EXERCISE REQUIREMENTS |
A - List every distinct word or phrase that the post about robot collisions and penalties puts in quotation marks.
B - Carry on the post about robot collisions and penalties from the point where it stops.

TEXT FOR ANALYSIS |
Collisions and Resulting Penalties

Firstly, these views are my own. Please don’t attribute these thoughts to team 88. I am an alumni and just an observer. Hard to get away from it all, huh?

I’m curious about the rules on robot “hitting” and “tipping” in this game. In a playoff match at the SEMass District, team 88 unfortunately had a collision with team 157 that resulted in their robot being tipped. Obviously, you hate to see it happen, but it’s a potential result of fast moving robots. As an observer, I felt bad that it occurred, but there isn’t much to be done about it. There was no penalty given and I don’t even think there was discussion about it, even in a playoff match.

Today in Q21 of the RI District, there was coincidentally another collision between 88 and 157 that resulted in tipping of 157 (what are the odds, right?). This time, there was a long review and ultimately 88 was issued a red card for the match.

This confused me as it wasn’t a consistent call from event to event. The referees have the say in such issues and I totally respect their decisions, but I don’t understand if this a game rule or judgement call. I couldn’t find anything in the manual about “high-speed collisions” or “tipping”. I know 88 has a strong drive-train this year and the visibility in the neutral zone can be difficult. 157’s robot is definitely taller than most, making it more likely to topple during a collision.

Please understand that this isn’t a complaint. The referees have a VERY tough job on their hands and they work extremely hard. 100% respect for all that they do. I also hate to see a robot disabled for a match. It’s really no fun for anyone. But is something incidental worthy of a red card?

Any ideas why there would be an inconsistency here? Has anyone seen other penalties vary from event to event?

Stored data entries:
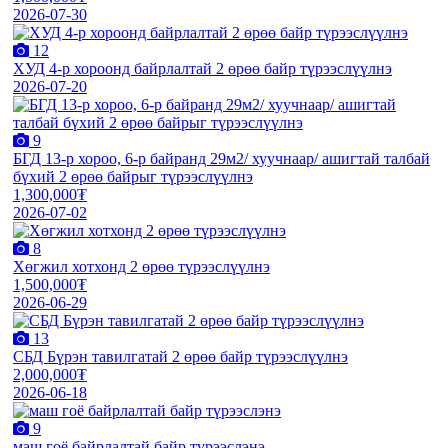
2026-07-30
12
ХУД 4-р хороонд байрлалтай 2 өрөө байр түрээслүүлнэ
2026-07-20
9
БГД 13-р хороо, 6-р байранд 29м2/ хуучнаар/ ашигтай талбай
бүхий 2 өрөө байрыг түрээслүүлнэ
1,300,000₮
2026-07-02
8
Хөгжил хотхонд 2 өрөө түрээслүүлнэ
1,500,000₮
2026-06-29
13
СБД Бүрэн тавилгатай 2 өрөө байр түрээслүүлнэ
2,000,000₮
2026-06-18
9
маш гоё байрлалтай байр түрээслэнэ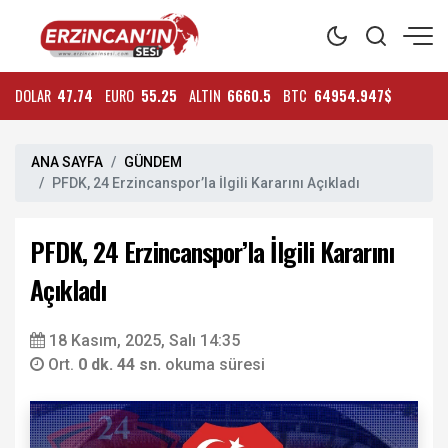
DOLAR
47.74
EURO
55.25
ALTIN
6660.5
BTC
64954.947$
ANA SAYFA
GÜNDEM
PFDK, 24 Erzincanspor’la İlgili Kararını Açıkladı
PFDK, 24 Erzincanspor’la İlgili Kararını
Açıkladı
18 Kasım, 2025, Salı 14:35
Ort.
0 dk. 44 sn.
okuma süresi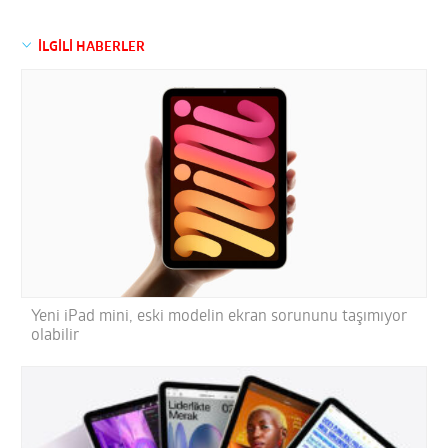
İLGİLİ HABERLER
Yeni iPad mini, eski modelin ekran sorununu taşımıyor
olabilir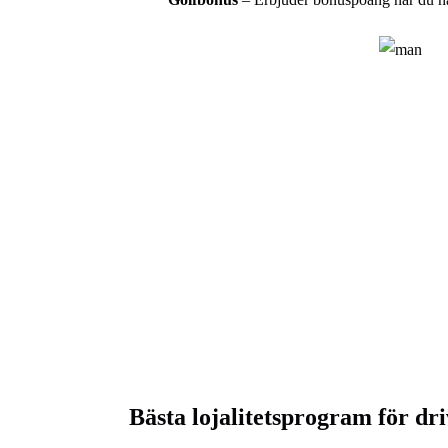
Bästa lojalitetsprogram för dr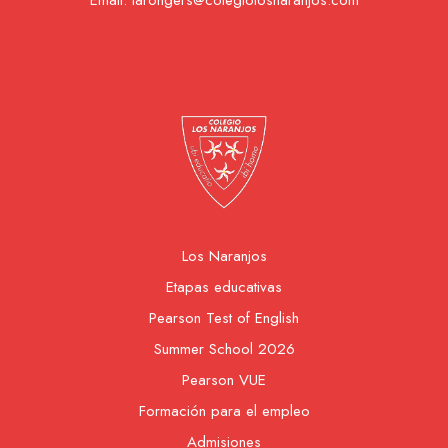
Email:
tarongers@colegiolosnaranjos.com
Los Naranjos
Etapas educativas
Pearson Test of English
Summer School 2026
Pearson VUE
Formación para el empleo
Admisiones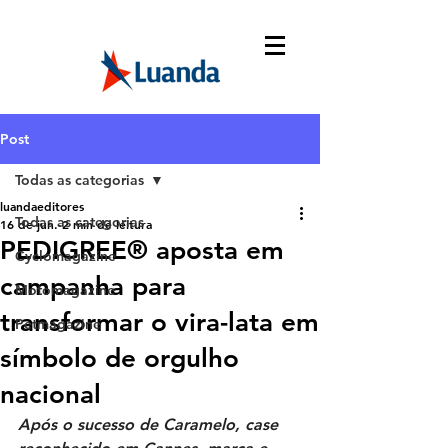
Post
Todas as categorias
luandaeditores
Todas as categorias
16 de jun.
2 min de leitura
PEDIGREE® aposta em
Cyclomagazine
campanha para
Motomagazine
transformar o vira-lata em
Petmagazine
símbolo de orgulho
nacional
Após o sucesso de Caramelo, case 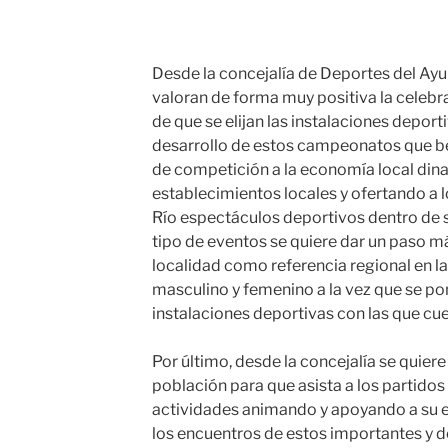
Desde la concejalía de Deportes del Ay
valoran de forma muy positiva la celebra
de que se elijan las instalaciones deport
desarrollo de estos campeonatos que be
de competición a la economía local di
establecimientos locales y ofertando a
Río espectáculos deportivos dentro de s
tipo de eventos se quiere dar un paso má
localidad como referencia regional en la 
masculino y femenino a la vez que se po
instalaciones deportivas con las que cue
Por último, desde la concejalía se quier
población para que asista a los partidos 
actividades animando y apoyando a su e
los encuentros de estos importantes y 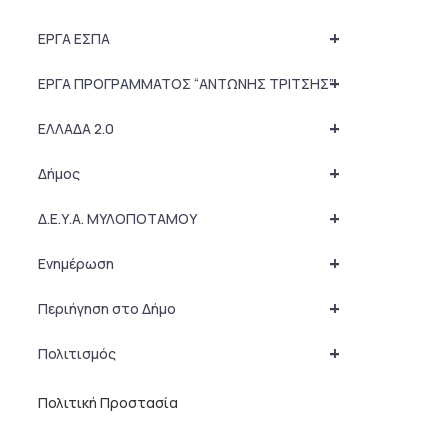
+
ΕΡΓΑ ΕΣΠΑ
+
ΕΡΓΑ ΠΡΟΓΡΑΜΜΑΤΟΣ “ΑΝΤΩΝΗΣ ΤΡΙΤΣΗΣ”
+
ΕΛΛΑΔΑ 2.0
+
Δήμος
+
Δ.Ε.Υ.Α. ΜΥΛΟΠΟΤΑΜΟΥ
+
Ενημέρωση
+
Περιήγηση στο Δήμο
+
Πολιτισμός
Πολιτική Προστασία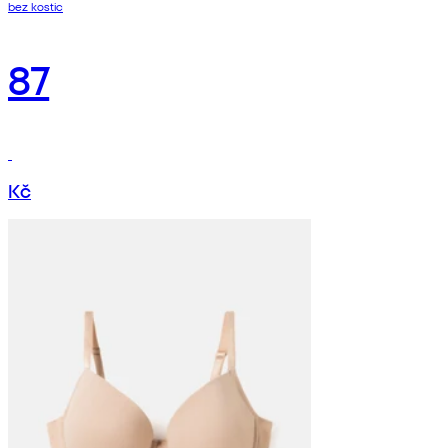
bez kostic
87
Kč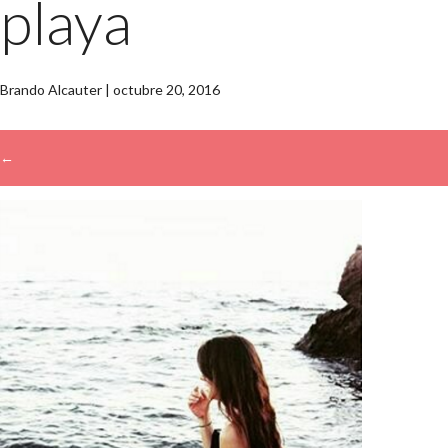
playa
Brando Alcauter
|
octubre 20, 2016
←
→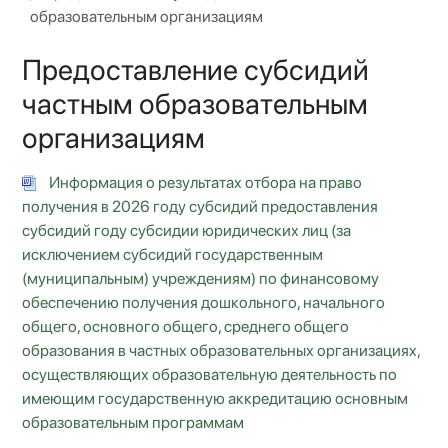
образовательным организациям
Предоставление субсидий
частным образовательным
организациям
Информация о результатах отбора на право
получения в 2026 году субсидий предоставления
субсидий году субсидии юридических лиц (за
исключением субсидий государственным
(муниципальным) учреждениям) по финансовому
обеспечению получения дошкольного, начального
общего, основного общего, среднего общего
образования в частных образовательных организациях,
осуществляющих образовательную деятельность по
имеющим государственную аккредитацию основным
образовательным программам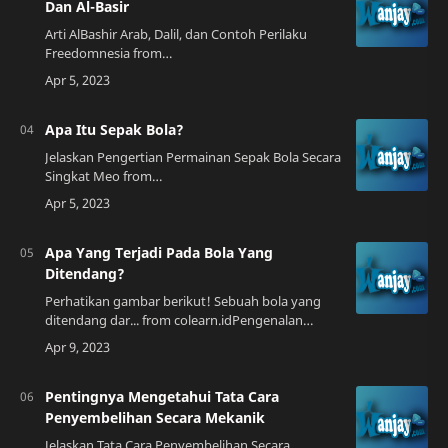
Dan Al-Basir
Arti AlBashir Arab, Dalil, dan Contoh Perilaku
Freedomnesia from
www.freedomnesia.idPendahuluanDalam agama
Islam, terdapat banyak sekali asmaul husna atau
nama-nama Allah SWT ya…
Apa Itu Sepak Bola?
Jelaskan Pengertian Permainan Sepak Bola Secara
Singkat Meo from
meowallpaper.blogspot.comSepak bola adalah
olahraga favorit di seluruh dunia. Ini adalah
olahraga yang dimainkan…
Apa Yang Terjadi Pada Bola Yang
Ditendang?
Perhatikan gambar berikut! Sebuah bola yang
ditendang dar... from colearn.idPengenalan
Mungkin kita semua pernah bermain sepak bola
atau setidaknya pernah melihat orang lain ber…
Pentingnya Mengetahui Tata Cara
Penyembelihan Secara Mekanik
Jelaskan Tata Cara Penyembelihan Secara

ANSWERS GIVEN |
A - “hitting”, “tipping”, “high-speed collisions”

B -
One thing refs take into consideration is if both robots rammed into each other or if it was just one robot ramming into the other

I’m guessing the red card was called under G08

Don’t tear others down to lift yourself up. Strategies aimed at the destruction or inhibition of ROBOTS via attachment, damage, tipping, entanglements, or deliberately putting a GEAR on an opponent’s ROBOT are not allowed.
Violation: FOUL and YELLOW CARD. If harm or incapacitation occurs as a result of the strategy, RED CARD

Hmm…I bet you’re right. I find it a little upsetting that they would assume that it was deliberate though.

It all depends on the context. Last year we had a lightweight defensive bot that was low to the ground, and we almost tipped 4 separate robots. We were never issued a card for when they were either supported upright only by their bumper or other mechanism on the robot, we did not plow through them, instead we waited for them to regain balance to start pushing on them again. If defense is played, or if there is robot to robot contact, one robot must not continue to push on another robot if there is a 100% chance of them felling them with another push.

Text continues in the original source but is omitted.